His findings are that dry fertilizers do more for us than liquid. He dotes on manure. Promotes improving our organic matter, and more. No Snake Oil! 
At New Ag Talk those who are of a mind include their E-mail address in their back ground information.

He & I diverge on soil testing, and fertilizers. 
I have little faith in soil test results, and their interpretation.
My problem is a function of a high pH, Excessively high CEC and considerable free calcium carbonates. 
I lean more to plant analysis.

I happen to prefer anhydrous ammonia for my grass hay fields, *and* 10-34-0 liquid fertilizer that is deep banded.


----------



## vhaby (Dec 30, 2009)

Shredding (bush hogging) is not the most effective or cheapest way to control weeds, but shredding one time may be a necessary evil on neglected hay meadows/pastures to gain some control of weed height in order to begin a chemical weed control program. After shredding one time, control warm-season broadleaf weed regrowth using chemicals such as Weedmaster, GrazonNext, 2,4-D, etc. Also control winter weed growth using chemicals. If you plan on seeding grass, choose a weed control chemical that has no residual effect on germination. A soil test is in order to determine a beginning point on soil pH, fertility, and initial fertilizer/limestone recommendations. Plant analysis comes later after your new (old) forage is established. If dollars are limited, apply limestone to correct soil pH first, before paying for fertilizer. If you decide to plow (disk up the field) this will incorporae the limestone into the soil which is what should be done.
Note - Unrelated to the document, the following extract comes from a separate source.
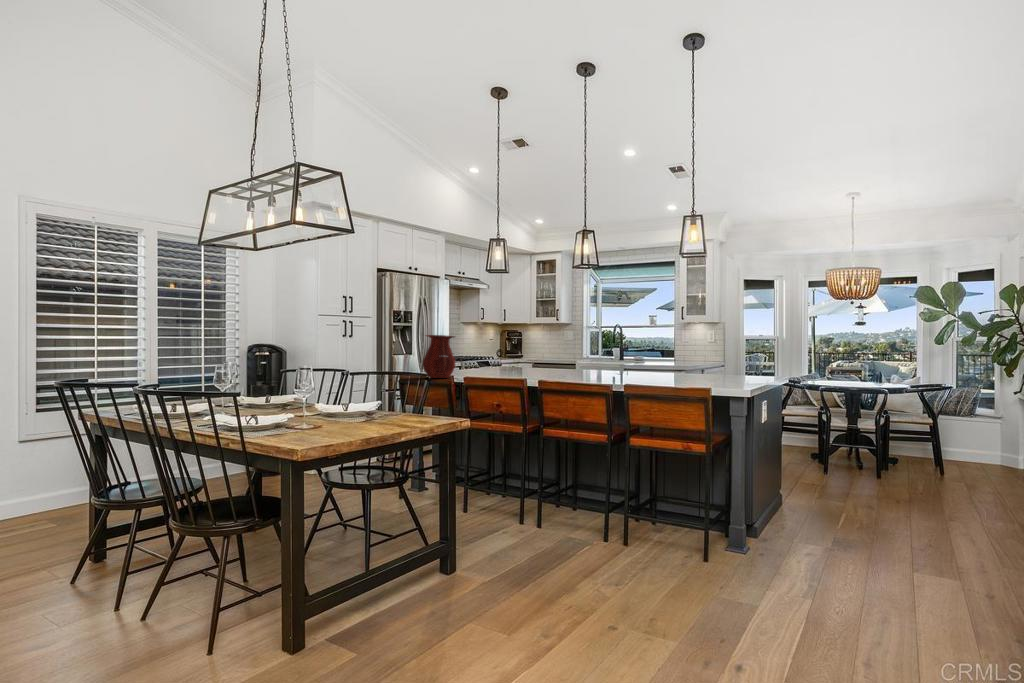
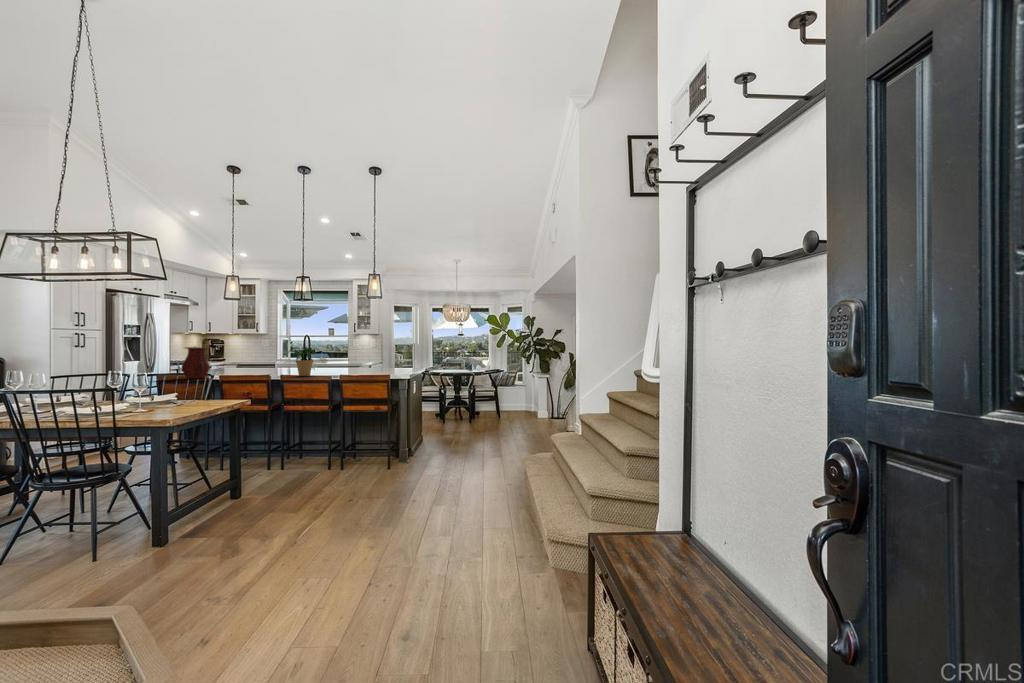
potted plant: none [551,336,601,381] -> present [287,348,316,376]

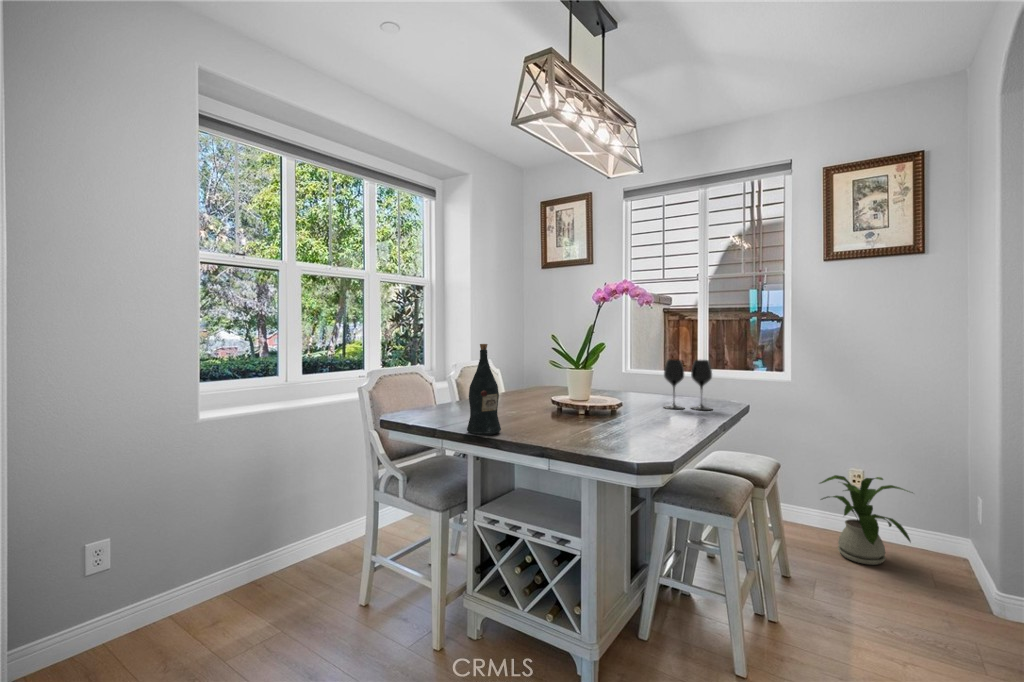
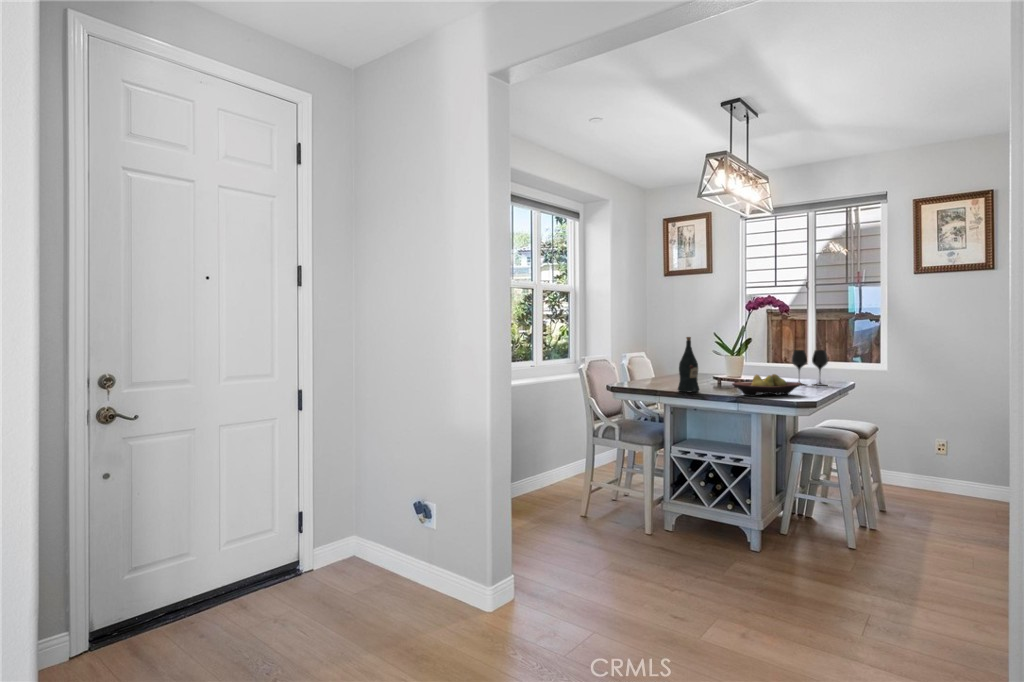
fruit bowl: none [541,406,657,448] -> present [732,374,801,396]
house plant: present [820,475,913,565] -> none [908,440,984,507]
Not knowing more about your location, the type of grass that is in the field, and what you plan on doing with it, little additional advice can be given to you.


----------



## allthingshay (Sep 11, 2011)

if you want to cut and bale some hay in 2012, with minor expenses: mow it late in the year, when the the summer grass is dormant; plow it up after a couple rains; plow it after some more rain in the late winter; then, once you can reach down and get a hand full of dirt; roll it down and let mother nature do her charm. note: not the highest yield, or quality hay, but will achieve 1 or 2 cuttings of hay on an average yr.-in the near future soil nutrition needs to be addressed though for higher y/q forage harvest-Kevin-936-870-5771.


----------



## hayray (Feb 23, 2009)

I am not sure about the disking? Seems to me maybe mowing and spraying with some 2-4-D would be a better option if this has already been a hay field then we can assume the ground is fitted pretty level. Usually disking equates to soil disturbance which is increased germination of oportunistic annuals that can make for a weedy stand. Have brought back many hay fields simply by mowing.


----------



## hay king (Feb 6, 2011)

Brush hog once then spread heavy this fall with chicken manure. Wait till spring then round bale first crop, then spead chicken manure again stand back and watch it grow like a hot damn. Chem fertalizer is a waste of money it doesnt last and has no long term effects, its a one time shot, chicken manure lasts a long time and is alot cheaper. If you dought this get some chicken manure and test it. It is buy far the best except for turckey manure. for your first speading go for 20-30 yards to the acre then in the spring cut back to 15-20 yards to the acre after that you can cut back to 10 yards to the acre once every spring. I know down there in the state you guys talk in tons per acre but tons changes depending on how wet the manure is. Try to get dry litter its a bit better than the wet stuff and if paying by the ton you will get more







. good luck and injoy


----------



## pmurphy_19 (Apr 16, 2011)

I would suggest to definitley take soil samples this fall. At the very least you can find out what your pH is and adjust over the winter. As far as even considering trying to get a cut off of it next year you HAVE to find out what hay species is in the field, the quality of the existing stand, and the population of annual and perrenial weeds. If there is a large ammount of perenial weeds, you should just start all over, starting this fall with a complete burn down, but don't plow. In early spring as soon as the new weeds start to green up, spray with herbicide, wait till everything is dead, then plow under and finish till. In Sept. spray again, finish till, add small amount of N like 20lbs, and plant. I have used this process multiple times and have had great success with it. It sucks because you basically lose a year, but you recover that loss with good quality hay for years to come. I hope this helps.

Patrick
Stonemur Farms
Home Page


----------



## Greyhorse (Jun 22, 2009)

I would think a lot, a whole lot, depends on where you are and what was there to start with. If it is somewhere in the south and it had Coastal Bermuda (sprigged, permanent) it's a lot different than if you live in a northern state and it had Timothy or Orchard Grass (seeded hay crops, needs to be reseeded periodically). Kind of need to know that info before saying more than address soil fertility.


----------



## hay wilson in TX (Jan 28, 2009)

Some of the best bermudagrass hay I have ever seen was from near Canton, and the best alfalfa was from Vernon, TX.


----------



## urednecku (Oct 18, 2010)

I'd think about burning after the first bush-hogging, soon as the weeds/grass is dry enough. (IF that is an option in your area.) I believe it gets rid of a lot of seeds, and the ash is good for the ground & new growth. I could see a real difference in the areas of my hayfield that I did burn off last winter from the areas I did not burn. My plans for this winter is to burn it ALL off.


----------